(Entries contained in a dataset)
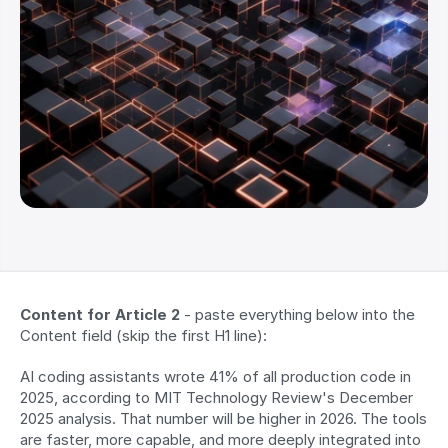
Content for Article 2
 - paste everything below into the 
Content field (skip the first H1 line):
AI coding assistants wrote 41% of all production code in 
2025, according to MIT Technology Review's December 
2025 analysis. That number will be higher in 2026. The tools 
are faster, more capable, and more deeply integrated into 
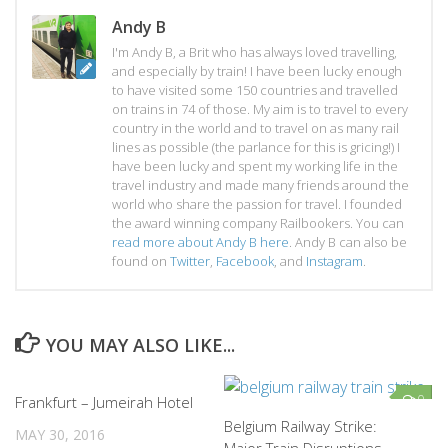
Andy B
I'm Andy B, a Brit who has always loved travelling,
and especially by train! I have been lucky enough
to have visited some 150 countries and travelled
on trains in 74 of those. My aim is to travel to every
country in the world and to travel on as many rail
lines as possible (the parlance for this is gricing!) I
have been lucky and spent my working life in the
travel industry and made many friends around the
world who share the passion for travel. I founded
the award winning company Railbookers. You can
read more about Andy B here
. Andy B can also be
found on
Twitter
,
Facebook
, and
Instagram
.
YOU MAY ALSO LIKE...
0
0
Frankfurt – Jumeirah Hotel
Belgium Railway Strike:
MAY 30, 2016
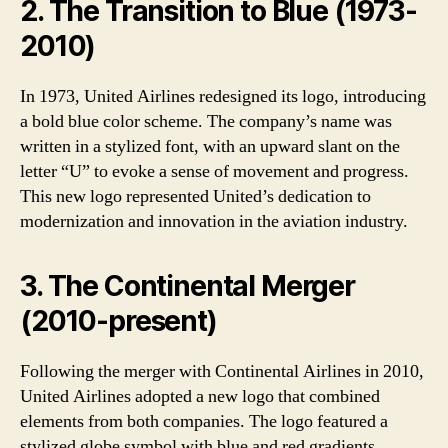
2. The Transition to Blue (1973-
2010)
In 1973, United Airlines redesigned its logo, introducing
a bold blue color scheme. The company’s name was
written in a stylized font, with an upward slant on the
letter “U” to evoke a sense of movement and progress.
This new logo represented United’s dedication to
modernization and innovation in the aviation industry.
3. The Continental Merger
(2010-present)
Following the merger with Continental Airlines in 2010,
United Airlines adopted a new logo that combined
elements from both companies. The logo featured a
stylized globe symbol with blue and red gradients,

- [Task requirements]: Duplicate the text of every entry above, keeping each line exactly as it appears. Leave the pictures out.

- [Exercise answer]:
Content for Article 2
 - paste everything below into the 
Content field (skip the first H1 line):
AI coding assistants wrote 41% of all production code in 
2025, according to MIT Technology Review's December 
2025 analysis. That number will be higher in 2026. The tools 
are faster, more capable, and more deeply integrated into 
Andy B
I'm Andy B, a Brit who has always loved travelling,
and especially by train! I have been lucky enough
to have visited some 150 countries and travelled
on trains in 74 of those. My aim is to travel to every
country in the world and to travel on as many rail
lines as possible (the parlance for this is gricing!) I
have been lucky and spent my working life in the
travel industry and made many friends around the
world who share the passion for travel. I founded
the award winning company Railbookers. You can
read more about Andy B here
. Andy B can also be
found on
Twitter
,
Facebook
, and
Instagram
.
YOU MAY ALSO LIKE...
0
0
Frankfurt – Jumeirah Hotel
Belgium Railway Strike:
MAY 30, 2016
2. The Transition to Blue (1973-
2010)
In 1973, United Airlines redesigned its logo, introducing
a bold blue color scheme. The company’s name was
written in a stylized font, with an upward slant on the
letter “U” to evoke a sense of movement and progress.
This new logo represented United’s dedication to
modernization and innovation in the aviation industry.
3. The Continental Merger
(2010-present)
Following the merger with Continental Airlines in 2010,
United Airlines adopted a new logo that combined
elements from both companies. The logo featured a
stylized globe symbol with blue and red gradients,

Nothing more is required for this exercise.